= Length of service award program =

Pension-like reward program

Length of Service Award Programs (LOSAPs) are retirement programs increasingly used across the United States to assist communities in recruiting, retaining and rewarding volunteer firefighters and EMS personnel. With 86% of all fire departments being volunteer fire departments, communities are increasingly seeking tools to assist them in boosting the ranks of volunteers.

The LOSAP is a simple tool that can be implemented cost-effectively and with minimal taxpayer expense. Conversely, if enrollment numbers drop low enough, many municipalities can be forced to convert to paid departments potentially costing states and counties millions in extra spending. Enrollment in volunteer fire departments has dipped 10% in each of the past two decades, making LOSAPs and other recruitment tools extremely important to the communities that count on the nations more than 30,000 fire departments.

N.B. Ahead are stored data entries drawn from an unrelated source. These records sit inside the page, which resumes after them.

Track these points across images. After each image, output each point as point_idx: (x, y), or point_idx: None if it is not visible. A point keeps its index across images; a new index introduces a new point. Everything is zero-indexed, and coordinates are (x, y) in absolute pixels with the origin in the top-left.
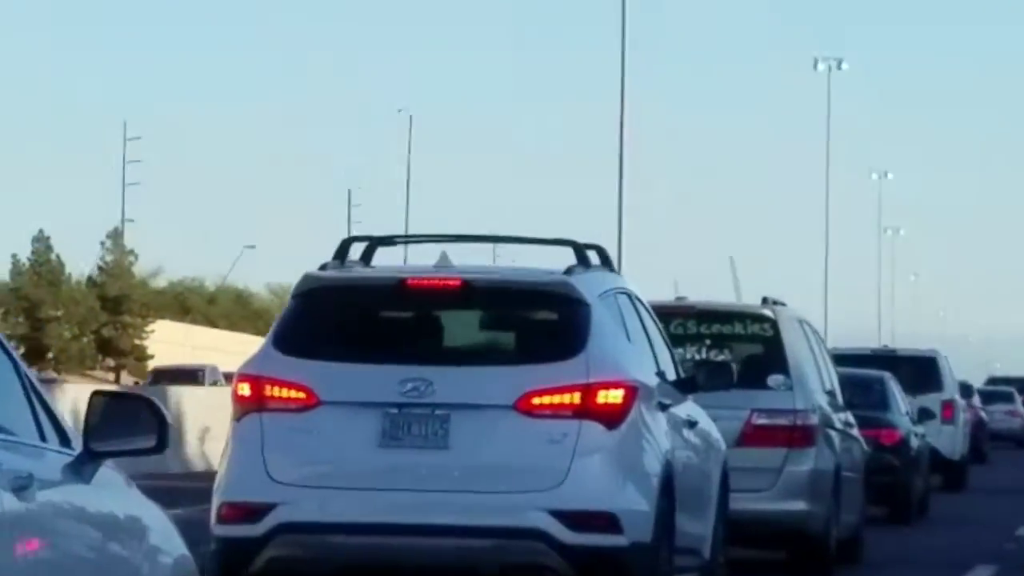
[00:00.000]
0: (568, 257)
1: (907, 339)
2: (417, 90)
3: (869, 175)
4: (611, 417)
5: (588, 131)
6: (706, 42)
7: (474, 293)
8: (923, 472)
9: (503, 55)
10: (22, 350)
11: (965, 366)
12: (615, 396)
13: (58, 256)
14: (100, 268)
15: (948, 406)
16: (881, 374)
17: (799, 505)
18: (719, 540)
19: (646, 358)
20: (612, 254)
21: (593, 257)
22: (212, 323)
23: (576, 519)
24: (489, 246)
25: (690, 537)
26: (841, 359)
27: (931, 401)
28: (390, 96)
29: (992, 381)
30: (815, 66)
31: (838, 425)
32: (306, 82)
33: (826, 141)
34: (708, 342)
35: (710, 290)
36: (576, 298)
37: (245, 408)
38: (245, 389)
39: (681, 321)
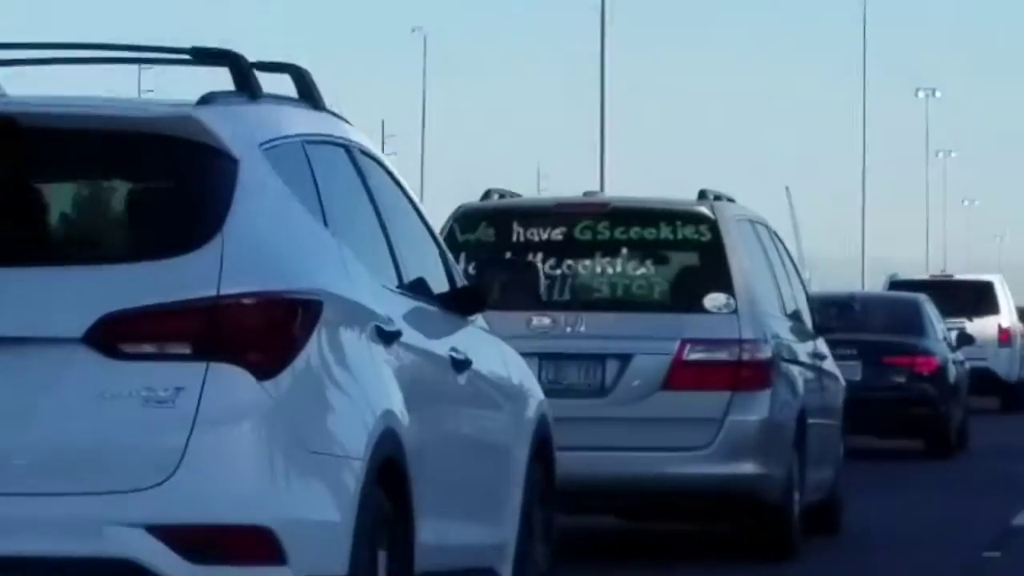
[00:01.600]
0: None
1: (961, 266)
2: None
3: (915, 93)
4: (263, 357)
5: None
6: None
7: (25, 136)
8: (962, 402)
9: None
10: None
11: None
12: (270, 317)
13: None
14: None
15: (1005, 330)
16: (916, 296)
17: (747, 467)
18: (528, 552)
19: (361, 253)
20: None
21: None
22: None
23: (197, 540)
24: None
25: (452, 552)
26: (899, 285)
27: (988, 325)
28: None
29: None
30: None
31: (804, 358)
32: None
33: (862, 53)
34: (625, 251)
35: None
36: (208, 146)
37: None
38: None
39: (590, 223)
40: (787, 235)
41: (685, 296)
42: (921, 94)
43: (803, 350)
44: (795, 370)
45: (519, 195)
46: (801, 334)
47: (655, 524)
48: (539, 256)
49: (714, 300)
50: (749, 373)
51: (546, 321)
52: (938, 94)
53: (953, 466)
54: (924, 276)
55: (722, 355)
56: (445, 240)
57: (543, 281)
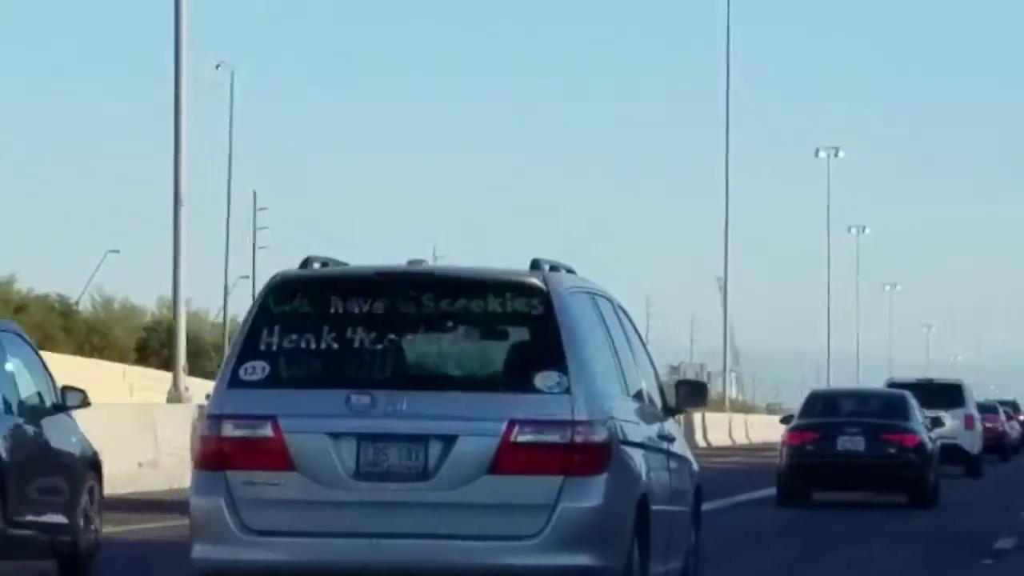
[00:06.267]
0: None
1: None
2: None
3: (816, 154)
4: None
5: None
6: None
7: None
8: (935, 468)
9: None
10: None
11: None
12: None
13: None
14: None
15: (969, 418)
16: (903, 393)
17: (581, 557)
18: None
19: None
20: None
21: None
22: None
23: None
24: None
25: None
26: (894, 385)
27: (958, 415)
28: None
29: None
30: None
31: (647, 440)
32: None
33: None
34: (451, 324)
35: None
36: None
37: None
38: None
39: (413, 294)
40: (719, 327)
41: (514, 374)
42: (822, 154)
43: (647, 432)
44: (636, 453)
45: (343, 263)
46: (645, 415)
47: None
48: (358, 329)
49: (545, 378)
50: (583, 456)
51: (365, 399)
52: (841, 154)
53: (928, 516)
54: (912, 379)
55: (553, 437)
56: (259, 311)
57: (369, 359)
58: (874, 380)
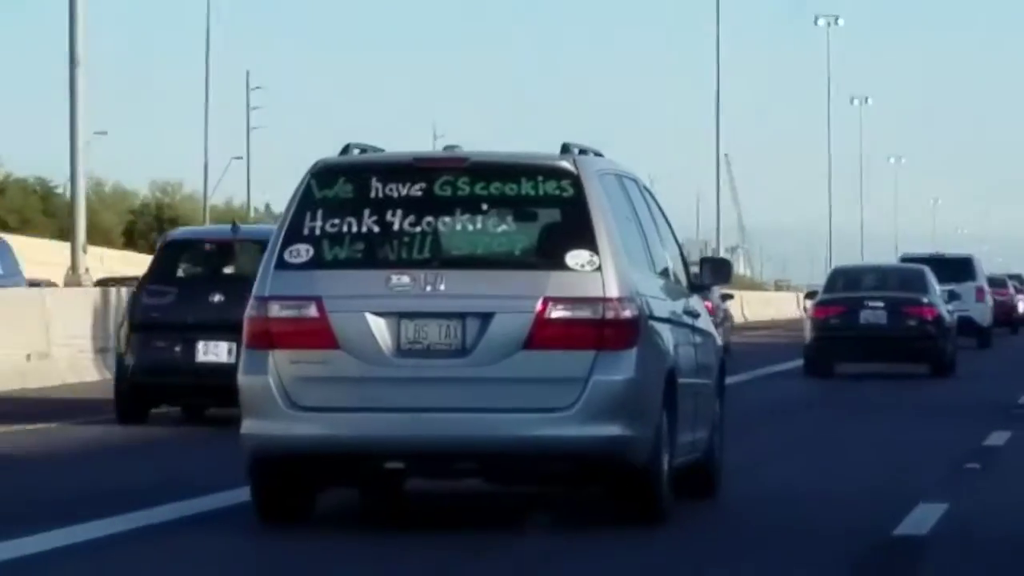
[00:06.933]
0: None
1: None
2: None
3: (815, 21)
4: None
5: None
6: None
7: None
8: (952, 339)
9: None
10: None
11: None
12: None
13: None
14: None
15: (980, 291)
16: (922, 268)
17: (613, 428)
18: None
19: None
20: None
21: None
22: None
23: None
24: None
25: None
26: (907, 259)
27: (968, 288)
28: None
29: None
30: None
31: (674, 316)
32: None
33: None
34: (486, 207)
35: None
36: None
37: None
38: None
39: (449, 179)
40: (728, 205)
41: (547, 253)
42: (822, 22)
43: (673, 308)
44: (664, 328)
45: (381, 150)
46: (672, 292)
47: (520, 487)
48: (398, 212)
49: (577, 257)
50: (614, 331)
51: (405, 279)
52: (841, 22)
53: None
54: (924, 254)
55: (585, 313)
56: (303, 196)
57: (408, 240)
58: (881, 254)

A LOSAP is exempt from Internal Revenue Code §457 as a result of the passing of the Small Business Job Protection Act of 1996 on August 20, 1996. This bill amended §457(e)(11) of the Internal Revenue Code with language that excluded “any plan paying solely length of service awards to bona fide volunteers…”

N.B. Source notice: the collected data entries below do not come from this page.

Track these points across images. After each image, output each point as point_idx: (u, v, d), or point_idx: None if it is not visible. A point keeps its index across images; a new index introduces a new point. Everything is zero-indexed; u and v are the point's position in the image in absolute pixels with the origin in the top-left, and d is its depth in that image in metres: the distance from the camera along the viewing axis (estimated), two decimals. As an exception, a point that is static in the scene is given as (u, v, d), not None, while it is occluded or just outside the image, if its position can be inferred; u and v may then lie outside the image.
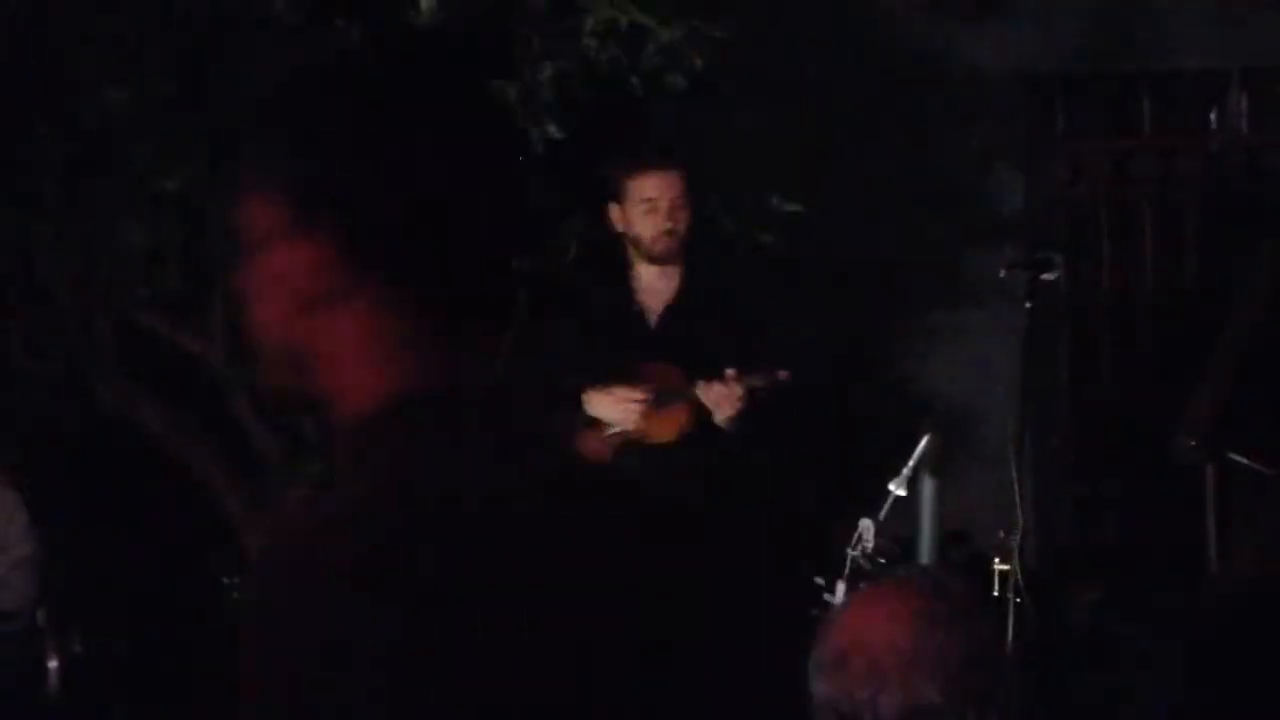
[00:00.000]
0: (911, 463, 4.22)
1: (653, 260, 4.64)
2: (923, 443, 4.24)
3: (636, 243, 4.64)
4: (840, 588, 4.04)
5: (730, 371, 4.44)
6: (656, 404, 4.55)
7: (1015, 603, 4.23)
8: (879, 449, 4.62)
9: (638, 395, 4.54)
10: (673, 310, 4.66)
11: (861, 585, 4.02)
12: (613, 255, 4.72)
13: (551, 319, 4.77)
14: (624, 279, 4.69)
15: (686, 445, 4.55)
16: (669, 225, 4.58)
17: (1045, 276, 4.76)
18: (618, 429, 4.57)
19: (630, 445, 4.58)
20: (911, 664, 2.06)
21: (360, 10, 5.52)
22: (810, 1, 6.72)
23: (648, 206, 4.59)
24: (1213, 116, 6.79)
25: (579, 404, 4.57)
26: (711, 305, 4.65)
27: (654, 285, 4.67)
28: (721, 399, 4.45)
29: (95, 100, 5.28)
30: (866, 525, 4.09)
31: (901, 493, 4.21)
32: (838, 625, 2.16)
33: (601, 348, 4.63)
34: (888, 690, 2.06)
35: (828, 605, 4.11)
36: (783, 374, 4.46)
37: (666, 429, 4.56)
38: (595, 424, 4.59)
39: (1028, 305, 4.69)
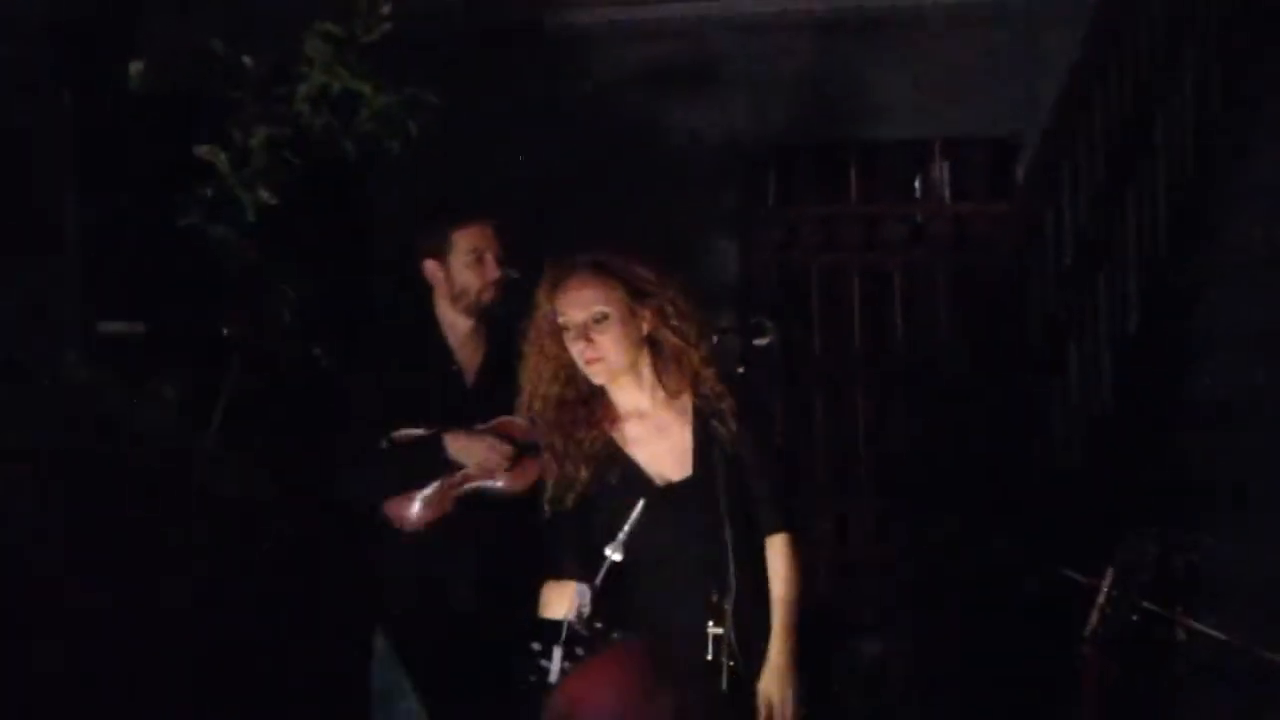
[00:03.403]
0: (627, 527, 4.23)
1: (474, 314, 4.60)
2: (639, 507, 4.26)
3: (460, 296, 4.60)
4: (557, 654, 4.03)
5: None
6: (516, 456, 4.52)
7: (729, 666, 4.28)
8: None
9: (506, 444, 4.50)
10: (486, 367, 4.63)
11: (578, 651, 4.02)
12: (419, 312, 4.64)
13: (366, 378, 4.64)
14: (437, 337, 4.63)
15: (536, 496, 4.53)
16: (497, 275, 4.56)
17: (757, 342, 4.84)
18: (472, 480, 4.53)
19: (475, 496, 4.55)
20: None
21: (71, 74, 5.42)
22: (532, 70, 6.79)
23: (473, 258, 4.56)
24: (917, 184, 7.03)
25: (438, 448, 4.50)
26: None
27: (468, 342, 4.64)
28: None
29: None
30: (583, 590, 4.09)
31: (617, 558, 4.22)
32: (561, 691, 2.22)
33: (423, 409, 4.55)
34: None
35: (544, 672, 4.10)
36: None
37: (520, 480, 4.54)
38: (450, 468, 4.54)
39: (740, 370, 4.76)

A defined contribution LOSAP is not a qualified plan like a 401(k), 457 or IRA, therefore distributions from a defined contribution LOSAP are not eligible for rollover into a qualified plan.

Since funding of the LOSAP comes from the local government, there may be certain state restrictions or requirements for adopting and administering a LOSAP. Any municipality that would like to start a LOSAP should consult the applicable state laws first. There are some states with specific statutes governing LOSAP, like New York, New Jersey, and Wisconsin. Other states simply authorize municipalities to spend taxpayer dollars on "recruitment and retention", without specific guidelines on the LOSAP.

The maximum benefit that can be accrued for any one year of service was initially $3,000. HR 1, which was passed by the 115th Congress (2017-2018), amended 457(e)(11) to increase the $3,000 limit to $6,000 beginning with calendar year 2018. The bill also provided for a cost-of-living adjustment to be implemented in $500 increments. The benefit limitation was increased to $6,500 for the 2022 calendar year, then to $7,000 for the 2023 calendar year, and was then raised to $7,500 beginning with calendar year 2024.